There is an eerie gleam in the baby's eyes as she says, "And I can't live like that, you know. Cabrakan was right to kill me when he realized what was going on. The only reason I'm still alive right now is because I don't have the fine motor skills that I need to commit suicide. In every lifetime after Ma'iitsoh's death, I've killed myself before the age of three. As soon as I'm able to climb up to a high enough ledge, or crawl into the refrigerator and secure it closed…you won't have to fear me anymore, Gina. Just give it another year and a half. I'll find a way. Maybe the bridge… I'm so close, Gina. Once I end this life, I'm free forever. My body and soul will either reunite in the afterlife, or vanish entirely. I don't even care. All I want is the sweet blackness of death…"

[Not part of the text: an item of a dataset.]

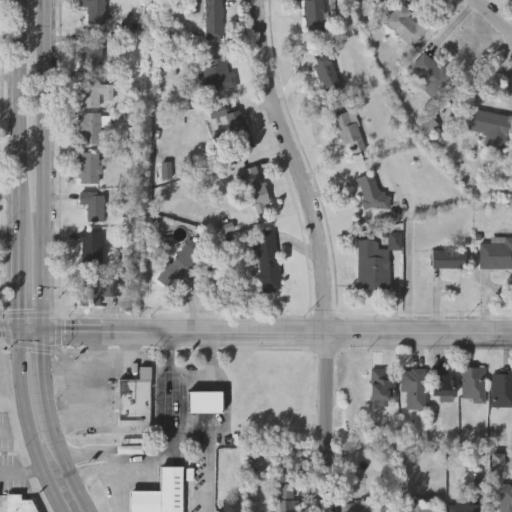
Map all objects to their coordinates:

Brielle smiles for the first time. The sight of it creeps over Gina's skin like a cold syrup. She can't control her fear anymore. She flees the room, haunted by her baby's horrifying words.

True to her word, Brielle vanishes one day at the age of seventeen months. Gina finds her in the evening when she pries open the basement freezer, which has been rather creatively tied shut with the end of the rope hanging down inside. There's nothing she can do. There never was. Her baby's little face, though blue and cold, is smiling.